Study of Direct Injection Fuel Delivery in a Spark-Ignited Natural Gas Engine

Abstract

Large bore, natural gas two-stroke engines form a vital backbone of the pipeline industry. With current green initiatives and governmental pushes to reduce harmful emissions, such as oxides of nitrogen (NOx) and hydrocarbons (HC), the need to continually improve the performance of an ageing compressor engine fleet is critical. A practical way to reduce NOx and HC emissions has been to pursue increasingly lean fuel to air ratio ignition limits, but lean mixtures are exceptionally hard to ignite and result in frequent misfires. Misfires produce high levels of harmful emissions, introducing a multitude of complexities related to engine stability and reliable operation. Building understanding of why these mixtures are difficult to ignite, or conversely, how to take a lean mixture and make it easier and more reliable to burn, is critical to enabling more restrictively lean engine operation. This study sought to simulate a full crank cycle of the Ajax E-565, a single cylinder, large bore natural gas two-stroke similar to those of the pipeline industry. To accomplish this, a computational fluid dynamic simulation of the engine was built in commercial software Converge CFD, then validated against experimentally measured datasets at a variety of spark timings.
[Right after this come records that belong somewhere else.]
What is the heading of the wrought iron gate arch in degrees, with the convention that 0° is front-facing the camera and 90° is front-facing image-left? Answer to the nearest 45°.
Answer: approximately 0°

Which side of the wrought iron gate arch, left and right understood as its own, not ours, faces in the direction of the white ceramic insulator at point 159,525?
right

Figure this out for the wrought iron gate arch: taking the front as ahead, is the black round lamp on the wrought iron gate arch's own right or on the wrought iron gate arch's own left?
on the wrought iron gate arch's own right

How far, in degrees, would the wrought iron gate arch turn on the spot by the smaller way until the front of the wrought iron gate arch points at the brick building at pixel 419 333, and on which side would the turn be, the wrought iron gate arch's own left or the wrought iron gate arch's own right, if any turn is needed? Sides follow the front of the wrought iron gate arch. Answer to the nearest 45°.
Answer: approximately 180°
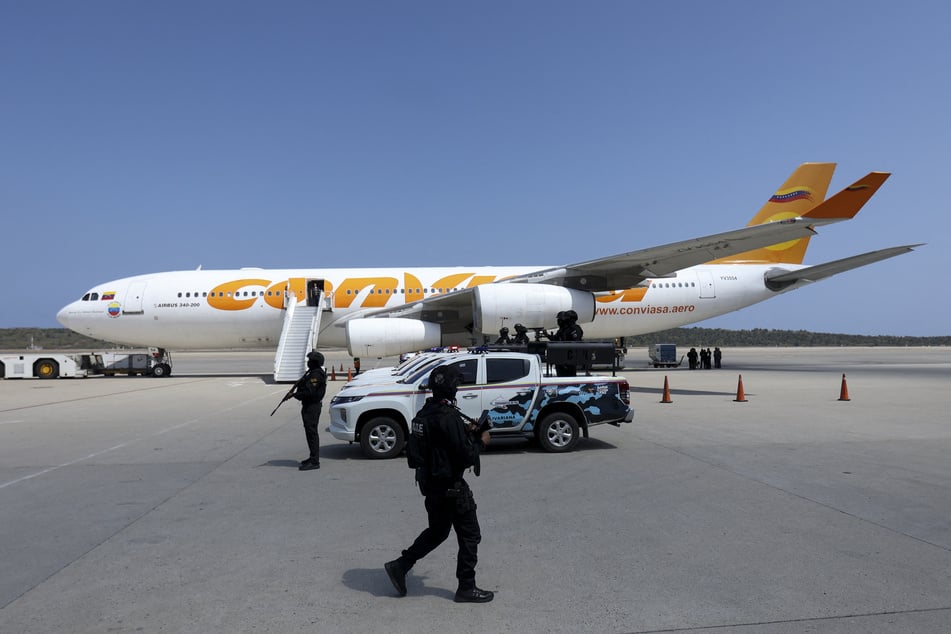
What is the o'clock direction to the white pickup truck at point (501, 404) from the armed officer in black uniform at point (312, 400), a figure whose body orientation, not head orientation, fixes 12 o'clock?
The white pickup truck is roughly at 6 o'clock from the armed officer in black uniform.

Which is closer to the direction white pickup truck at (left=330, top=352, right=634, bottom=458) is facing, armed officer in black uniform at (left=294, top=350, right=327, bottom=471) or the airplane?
the armed officer in black uniform

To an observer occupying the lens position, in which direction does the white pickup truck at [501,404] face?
facing to the left of the viewer

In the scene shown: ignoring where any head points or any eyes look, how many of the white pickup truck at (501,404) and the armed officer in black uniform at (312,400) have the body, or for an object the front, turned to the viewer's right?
0

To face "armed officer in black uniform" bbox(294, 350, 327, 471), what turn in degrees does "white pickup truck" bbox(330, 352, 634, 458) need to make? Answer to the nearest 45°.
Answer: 0° — it already faces them

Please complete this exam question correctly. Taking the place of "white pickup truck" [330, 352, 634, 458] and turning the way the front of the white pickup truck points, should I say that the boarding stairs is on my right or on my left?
on my right

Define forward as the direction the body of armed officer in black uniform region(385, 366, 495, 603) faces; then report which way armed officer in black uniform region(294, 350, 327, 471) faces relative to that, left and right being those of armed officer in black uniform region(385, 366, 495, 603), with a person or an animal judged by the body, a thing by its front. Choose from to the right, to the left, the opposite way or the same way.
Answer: the opposite way

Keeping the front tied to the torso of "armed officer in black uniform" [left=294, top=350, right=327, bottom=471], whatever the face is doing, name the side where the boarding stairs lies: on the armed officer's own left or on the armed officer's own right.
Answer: on the armed officer's own right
After successful validation, the performance impact of manipulating a low pressure system that delivers fuel directly into the engine cylinder was studied. This was examined by first lengthening the duration of fuel injection compared to standard baseline, then shortening the injection. Global equivalence ratio (ER) was maintained as a constant by varying fuel header pressures to iii compensate for the altered injection durations. Finally, the best performing injection parameters were tested at progressively lower fuel header pressures until misfire to analyze fuel and performance benefits. Overall, the highest cylinder pressure and lowest fuel consumption was obtained by decreasing the fuel injection period and using higher fuel injection pressures. Injection pressures should be held as high as possible without impinging upon the cylinder walls and piston or over-penetrating the scavenging loop flow field.